Album Review: Das Racist – Relax

13 years ago view-show 795,267

das-racist-relax

Artist: Das Racist

Album: Relax
Label: Greenhead
Release Date: September 16

Das Racist is a wildly polarizing act. More so than most rappers who don’t look like they could’ve been on The Wire. Das Racist really seem to elicit hate it or love it opinions. Cats in the world of erudite rap criticism will tell you that Heems, Kool AD and Dapwell are the greatest thing to happen to rap since MF DOOM bought a box of Fantastic Four cartoon VHS tapes off Ebay. On the other hand, dudes who live and die by the latest heat rocks dropped on Funk Flex’s mix show won’t tell you shit about Das Racist – because they’ve never heard of them. And that’s because Das Racist‘s brand of super referential, slyly socio political, prank rap tends to be a big pill to swallow.

Their introductory single “Combination Pizza Hut And Taco Bell” was fun in a stoned party rap kind of way, think LFMAO before LFMAO. It was the type of song that teenage lil sisters will dig from now till infinity. But by the time their two mixtapes Shut Up, Dude & Sit Down, Man showed up dudes had metamorphosed into a well read entity that could actually rap and were more than a shitty gimmick group. Some of the beats were a lil left of center, but when it worked it sounded amazing and totally unique (check “Commercial” off of Sit Down, Man). Relax their first full length album, was supposed to be the byproduct of their mixtape experimentation.

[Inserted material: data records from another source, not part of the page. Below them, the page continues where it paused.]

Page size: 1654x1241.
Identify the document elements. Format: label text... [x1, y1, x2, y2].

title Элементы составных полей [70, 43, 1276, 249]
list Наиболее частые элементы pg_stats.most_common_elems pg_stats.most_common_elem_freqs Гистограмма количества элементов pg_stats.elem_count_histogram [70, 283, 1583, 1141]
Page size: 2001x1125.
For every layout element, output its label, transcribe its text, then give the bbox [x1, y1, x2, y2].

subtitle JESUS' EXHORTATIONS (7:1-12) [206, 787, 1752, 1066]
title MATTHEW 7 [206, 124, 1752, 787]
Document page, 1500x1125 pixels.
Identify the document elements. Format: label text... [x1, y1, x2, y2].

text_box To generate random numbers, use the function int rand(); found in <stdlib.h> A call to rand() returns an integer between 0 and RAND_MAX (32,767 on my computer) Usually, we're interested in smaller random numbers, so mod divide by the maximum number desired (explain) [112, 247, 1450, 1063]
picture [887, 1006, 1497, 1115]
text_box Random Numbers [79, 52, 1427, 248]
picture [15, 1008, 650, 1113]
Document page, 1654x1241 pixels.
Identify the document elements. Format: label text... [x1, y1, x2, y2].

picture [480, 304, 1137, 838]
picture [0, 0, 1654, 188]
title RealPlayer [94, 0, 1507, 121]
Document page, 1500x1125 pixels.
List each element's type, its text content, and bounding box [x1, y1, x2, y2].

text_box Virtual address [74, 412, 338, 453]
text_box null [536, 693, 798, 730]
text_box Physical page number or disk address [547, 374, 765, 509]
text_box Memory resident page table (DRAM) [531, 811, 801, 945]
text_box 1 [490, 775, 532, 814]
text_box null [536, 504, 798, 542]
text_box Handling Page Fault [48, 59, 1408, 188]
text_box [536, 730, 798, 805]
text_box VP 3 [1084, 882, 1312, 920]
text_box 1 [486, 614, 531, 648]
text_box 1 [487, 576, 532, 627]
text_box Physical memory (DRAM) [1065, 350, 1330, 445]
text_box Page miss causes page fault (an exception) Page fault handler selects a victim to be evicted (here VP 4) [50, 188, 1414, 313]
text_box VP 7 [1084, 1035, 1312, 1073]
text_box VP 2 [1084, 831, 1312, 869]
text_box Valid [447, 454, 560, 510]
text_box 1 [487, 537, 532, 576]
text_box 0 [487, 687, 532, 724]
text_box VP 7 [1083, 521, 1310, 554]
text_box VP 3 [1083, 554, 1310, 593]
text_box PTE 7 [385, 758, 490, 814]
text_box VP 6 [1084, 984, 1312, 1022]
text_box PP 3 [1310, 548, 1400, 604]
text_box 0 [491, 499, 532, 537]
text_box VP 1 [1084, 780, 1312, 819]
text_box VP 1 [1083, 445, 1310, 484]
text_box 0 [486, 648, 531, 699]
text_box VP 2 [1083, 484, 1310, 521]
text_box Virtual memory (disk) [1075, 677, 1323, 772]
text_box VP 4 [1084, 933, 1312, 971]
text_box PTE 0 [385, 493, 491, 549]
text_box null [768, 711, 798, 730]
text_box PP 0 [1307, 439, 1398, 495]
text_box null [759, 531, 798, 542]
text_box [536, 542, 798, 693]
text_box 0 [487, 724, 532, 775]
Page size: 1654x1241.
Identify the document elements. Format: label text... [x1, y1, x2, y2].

Relax is not the stylistic coalescing you’d hope for and the brunt of that lays on the quality of beats they use throughout the album. With dudes like El-P and Diplo providing beats you’d think the music wouldn’t be in question. But, this album has a good amount of beats that seem like they were made specifically to keep cats from getting into their music. With Das Racist this might be an actual possibility. Tracks like “Brand New Dance” have no bump to ’em, the song plods along on a pastiche of guitar noodling and meandering synths. On top of the music, the song has a chorus that has dudes singing so flatly you’d think they were bored with the song while recording it. “Girl” sounds like a song a Pitchfork band would record featuring Das Racist on the 2nd verse. This wouldn’t be a bad look if it was on Yeasayer’s album and not on the Das Racist album. “Punjabi Song” a jam featuring Bollywood style vocals never really comes together the way you want to. It never delivers on the promise of synthesizing Indian music with hip hop to create something new, instead it just sounds like a Bollywood dude going in over a Scott Storch beat. “Relax” on the other hand, chops a vocal sample and some percussion to feel vaguely inspired by music from western Asia while still being something you could nod your head to. A standout track on the album “Shut Up, Man” features El-P and has enough bass to wobble the rearview mirror of your Honda and the breasts of your homeboy’s girl sitting in the back seat (but, if you turn down the bass to stop the mirror from shaking you also stop the tits from shaking. This is a horrible zero sum game.)

Lyrics are rarely a point of contention for Das Racist. Like ’em or not dudes have a particular skill at flipping from New Yorker art section shoutouts to New York rap shoutouts in the span of a few bars. They continue this on Relax with upped intensity. Kool AD seems to be on a one man crusade to keep the “rhyme-every-single-word-in-the-verse” style that Cam’ron and MF DOOM perfected alive. He goes in with lines like:

Who gives a f*ck what I’m talking about, walk it out/ Knock ’em out the spot/ Let ’em talk it out/ Do the whop, baseball bat, all dat/ Fall back, give a fuck about what you wanna call that

Heems works in contrast with an excitable flow that comes off like an immaculately constructed freestyle. On “Michael Jackson” he even pulls out a raspy drunk dude that hangs out by the bodega and says hello to all the girls in short skirts flow. It works so harshly against Kool AD‘s monotone delivery you wish that he’d adopt the delivery constantly.

It’s hard to imagine that Relax is going to be the record that gets Das Racist into the public consciousness. We won’t be seeing Drake ft. Kool AD anytime soon (although that collaboration would actually be kind of hot). But, for heads that have already drank the Kool Aid on these dudes it should be a decent addition to the Das Racist catalog. Weirdly though it seems as though on their mixtapes dudes had a more solid grasp of making their music as smart and abstruse as they want to be while not immediately putting off cats who aren’t already Stans.